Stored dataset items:

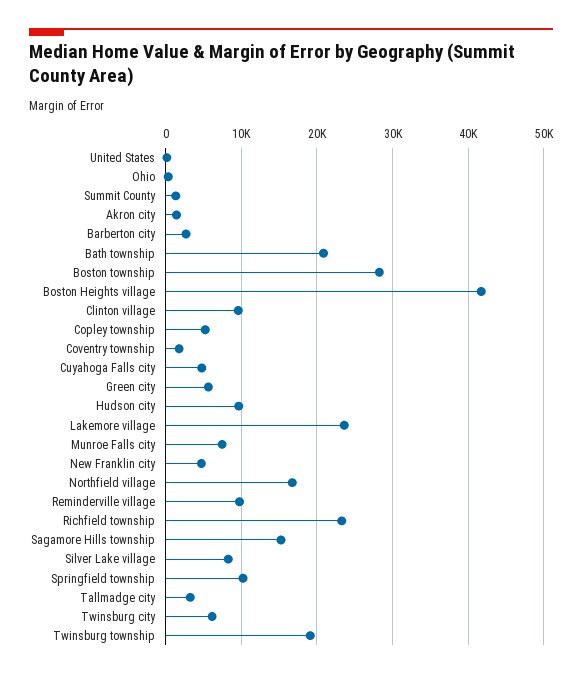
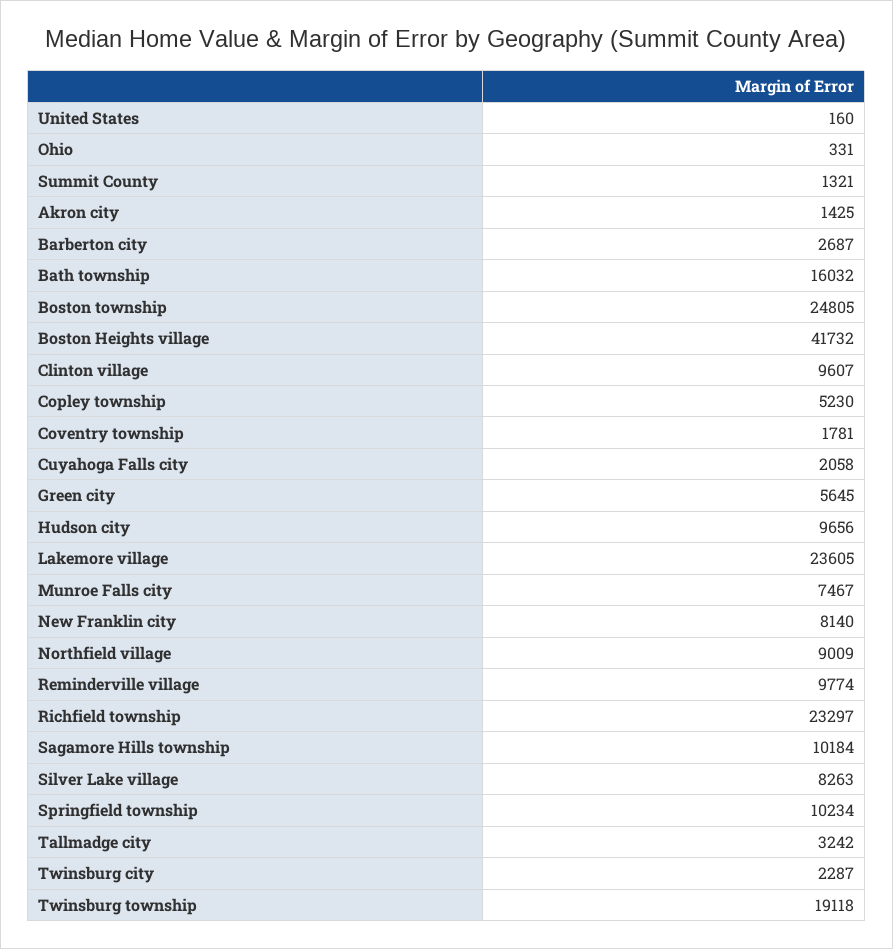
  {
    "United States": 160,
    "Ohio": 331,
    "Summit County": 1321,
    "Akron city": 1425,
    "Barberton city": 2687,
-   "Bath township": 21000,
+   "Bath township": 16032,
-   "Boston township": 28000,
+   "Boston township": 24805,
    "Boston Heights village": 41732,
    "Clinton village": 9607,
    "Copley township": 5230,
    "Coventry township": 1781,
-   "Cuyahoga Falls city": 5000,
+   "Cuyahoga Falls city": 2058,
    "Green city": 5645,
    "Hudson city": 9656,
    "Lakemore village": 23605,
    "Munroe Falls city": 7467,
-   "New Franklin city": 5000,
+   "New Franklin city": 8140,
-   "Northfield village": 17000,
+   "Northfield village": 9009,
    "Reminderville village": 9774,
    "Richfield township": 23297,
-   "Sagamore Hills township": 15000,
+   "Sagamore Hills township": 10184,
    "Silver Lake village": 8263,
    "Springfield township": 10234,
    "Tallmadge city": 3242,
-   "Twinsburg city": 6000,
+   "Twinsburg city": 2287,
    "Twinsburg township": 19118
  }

--

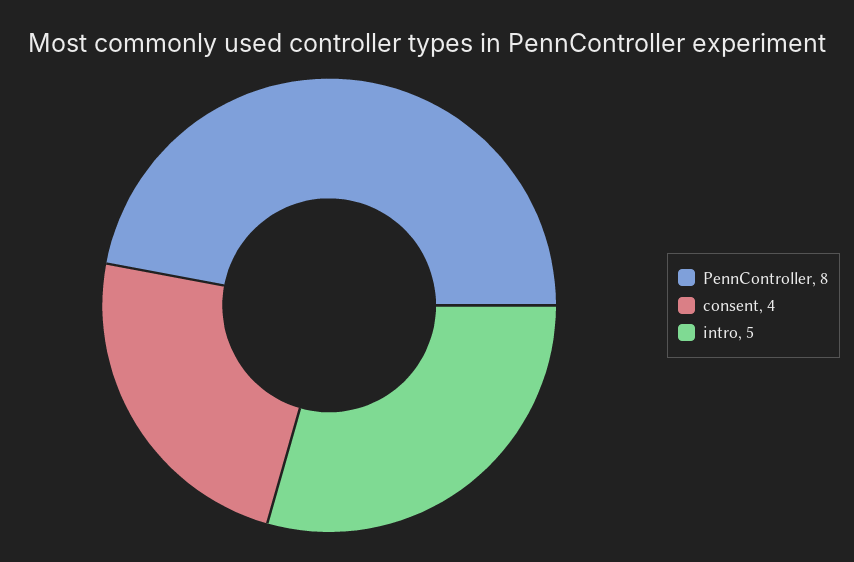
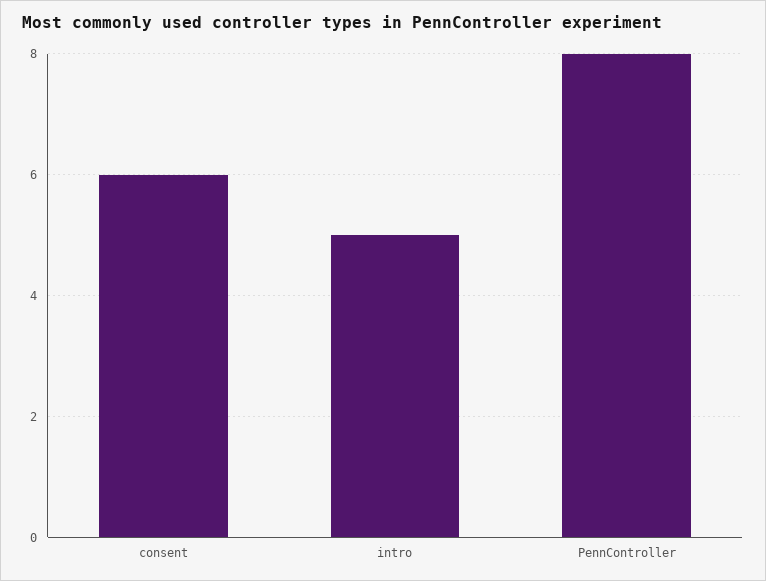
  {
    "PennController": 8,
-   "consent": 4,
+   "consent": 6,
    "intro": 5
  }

==

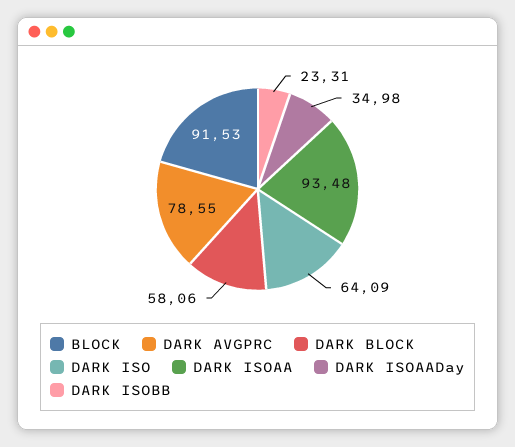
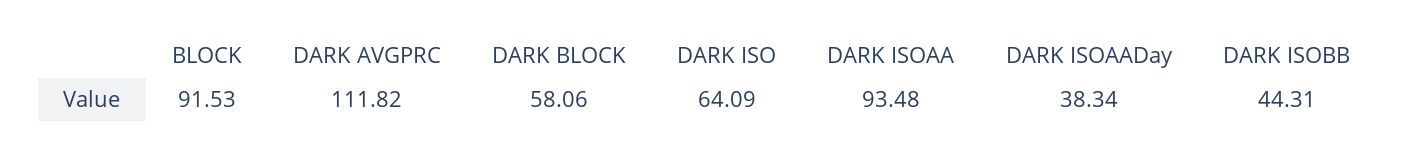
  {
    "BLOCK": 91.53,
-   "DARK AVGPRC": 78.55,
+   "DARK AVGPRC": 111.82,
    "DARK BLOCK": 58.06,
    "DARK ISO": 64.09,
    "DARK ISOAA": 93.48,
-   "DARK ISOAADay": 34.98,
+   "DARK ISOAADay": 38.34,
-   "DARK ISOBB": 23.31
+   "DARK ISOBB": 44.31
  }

● **Your instructions**
Collect the lines of the records that include the string "DARK".

● **Answer to this problem**
-   "DARK AVGPRC": 78.55,
+   "DARK AVGPRC": 111.82,
    "DARK BLOCK": 58.06,
    "DARK ISO": 64.09,
    "DARK ISOAA": 93.48,
-   "DARK ISOAADay": 34.98,
+   "DARK ISOAADay": 38.34,
-   "DARK ISOBB": 23.31
+   "DARK ISOBB": 44.31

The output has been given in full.